Of course the majority of problems we confront today are youth-related. Rising crime, unemployment and substance abuse to name but a few. But we must recognise that these are problems brought to our doorstep not by our young people on their own because they are young. These are problems we created because of our shortcoming as elders. We failed to give them the fecund earth to grow to be the productive members of our society.
We have the problem of rising youth employment today not because our young people are unwilling to work. We have not given them the skills with which they can stand on their own feet. We might say that we have enough jobs, but the employment opportunities that we have opened are not the kind that our youth are willing to take.
We talk about the rising crime rate in the cities and blame our young people outright.
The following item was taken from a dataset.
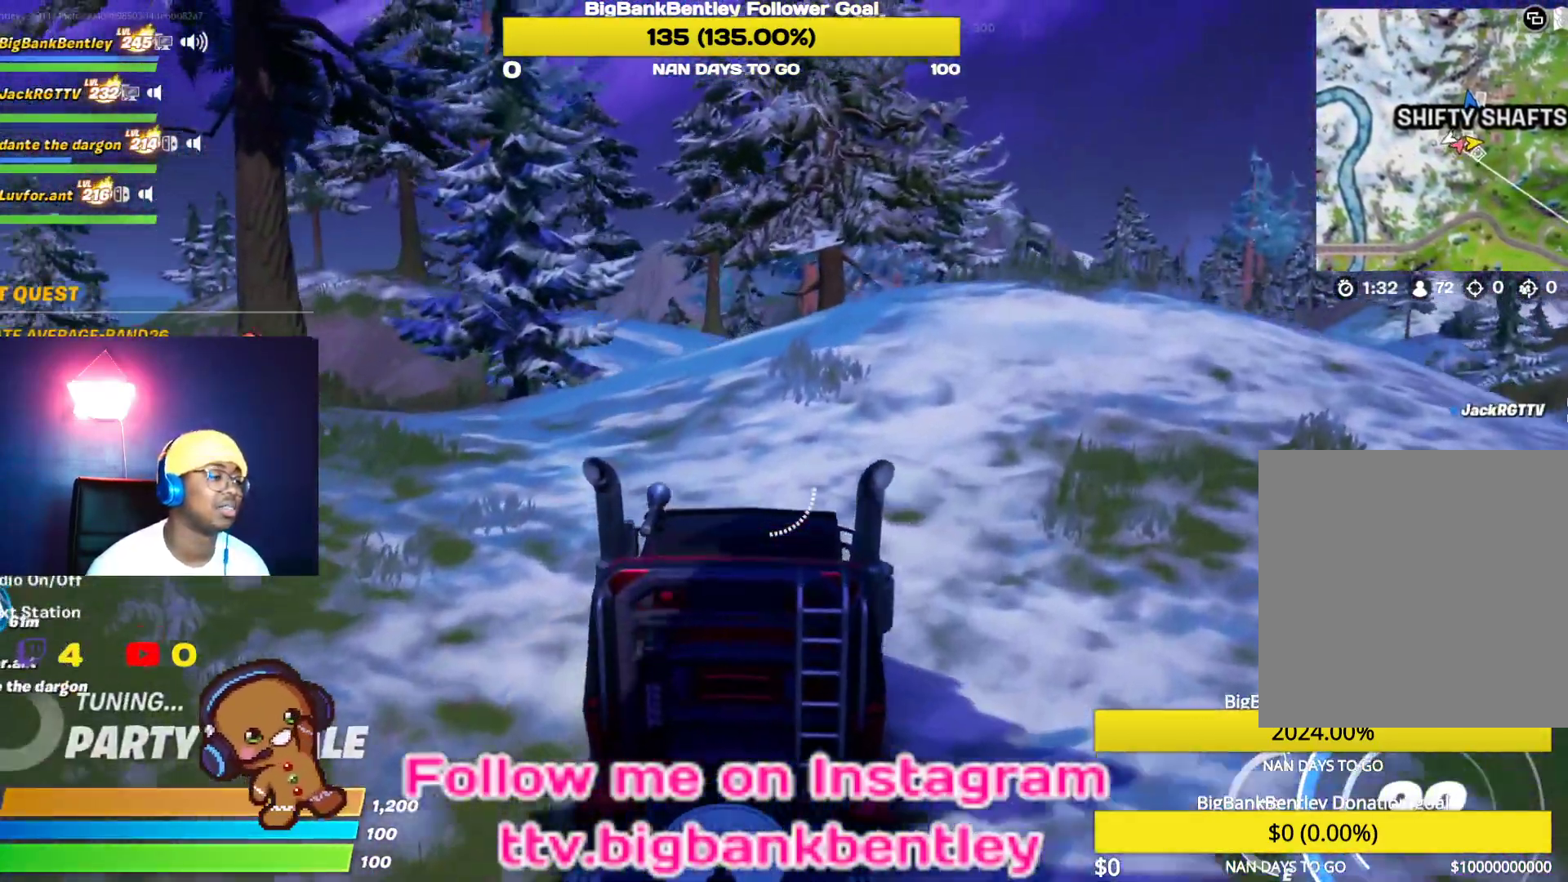
{"buttons": ["R2"], "left_stick": "center", "right_stick": "center", "events": [[83, "left_stick", "left"], [133, "right_stick", "center"], [150, "left_stick", "up-left"], [367, "Y", "down"], [383, "left_stick", "center"], [450, "Y", "up"]]}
When our children are increasingly feeling hopeless without job and care and sense of safety net in the society, resorting to drugs and petty criminal acts is perhaps the only option left for them. The danger though is if we fail to act swiftly to create a conducive environment where our children can walk into as a responsible citizen, it could be costly to the nation in the long run.
In a society where we have more than necessary bars and entertainment hubs than education centres there will of course be problems related to young people. When parents, especially in the urban quarters of the country, are busy chasing their own loves and ephemeral dreams, our children are bound to go afield.
Good news is that Thimphu Thromde is planning five community libraries in the city. If we have such healthy centres where our young people will want to hang out, much of the problems facing our children today will disappear gradually. An hour they spend in a library, browsing through the varied subjects, will help broaden their understanding of the world beyond their homes and dingy gullies. Our children will be more informed and knowledgeable. This in the long run will contribute greatly towards making Bhutan a reading and an intelligent society.
We commend Thimphu Thromde for this vision and initiative. Every thromde in the country should emulate and adopt this plan.